* [TAREFA PROPOSTA 1] Reproduza a parte do trecho sobre Hogarth que começa nas palavras "1. Na primeira" e termina depois de "representar o mundo.".
* [TAREFA PROPOSTA 2]
Responda com base no trecho sobre Hogarth:
(a) Segundo Hogarth, a que seria comparável a arte de sua série de quadros?
(b) Em que lugar se encontra o personagem no quadro intitulado Vida de um Libertino: o Libertino em Bedlam?
(c) O que o cego empunha?

* [TRECHO]
↓↓↓
Uma de suas séries, “As Quatro Fases da Crueldade” apresenta a vida de um libertino. Inicia apresentando a sua ociosidade e a devassidão até chegar ao crime e à morte. A série de quadros levaria o observador a acompanhar os passos da história e tomar para si seus ensinamentos. Segundo Hogarth, seria como a arte de um dramaturgo e de um diretor teatral. Todos os seus personagens ali se apresentam por um objetivo que é esclarecida através de gestos e do uso de atributos cênicos. Esse tipo de arte, contudo, não era tão novo como pensava o artista. Já o vimos na Idade Medieval, quando imagens eram usadas para transmitir lições cristãs. Mas, ao contrário dos artistas medievais, Hogarth era um artista estudioso na busca por efeitos pictóricos, pintando suas sequências de ensinamentos (sermões) com precisão.

O quadro acima, intitulado Vida de um Libertino: o Libertino em Bedlam, apresenta o personagem já no final de seus dias, no hospício de Bedlam. Ele se mostra desvairado em meio a outros pacientes com variados tipos de loucura:

  1. Na primeira cela está o religioso fanático, o que podemos deduzir através da cruz desenhada na parede e de seu gesto piedosamente exagerado. Ele se contorce em seu catre de palha alheio à realidade do mundo.
  2. Na cela seguinte, mais ao centro, está o megalomaníaco usando uma coroa real e segurando um cetro.
  3. Um insano rabisca na parede um quadro, pensando representar o mundo.
  4. Um cego é visto empunhando um telescópio de papel.
  5. Um anão ocupa o centro da composição como se estivesse a zombar dos dramas que ali se sucedem.
  6. Um trio esquisito, formado por um sorridente violinista, um cantor estranho com um livro sobre a cabeça e a figura de um homem apático e de olhar perdido, reúne-se em torno da escada.
↑↑↑
* [ENTRADAS FORNECIDAS]
↓↓↓
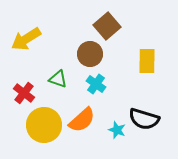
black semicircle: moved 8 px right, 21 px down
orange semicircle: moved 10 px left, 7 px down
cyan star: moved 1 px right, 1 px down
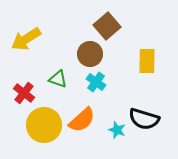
cyan cross: moved 2 px up
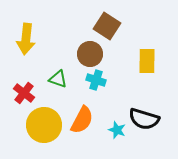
brown square: rotated 16 degrees counterclockwise
yellow arrow: rotated 52 degrees counterclockwise
cyan cross: moved 2 px up; rotated 18 degrees counterclockwise
orange semicircle: rotated 20 degrees counterclockwise
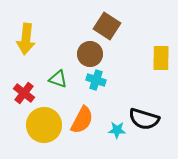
yellow rectangle: moved 14 px right, 3 px up
cyan star: rotated 18 degrees counterclockwise
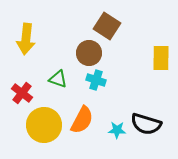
↑↑↑
* [RESPOSTA CORRETA 1]
1. Na primeira cela está o religioso fanático, o que podemos deduzir através da cruz desenhada na parede e de seu gesto piedosamente exagerado. Ele se contorce em seu catre de palha alheio à realidade do mundo.
  2. Na cela seguinte, mais ao centro, está o megalomaníaco usando uma coroa real e segurando um cetro.
  3. Um insano rabisca na parede um quadro, pensando representar o mundo.

* [RESPOSTA CORRETA 2]
(a) À arte de um dramaturgo e de um diretor teatral.
(b) No hospício de Bedlam.
(c) Um telescópio de papel.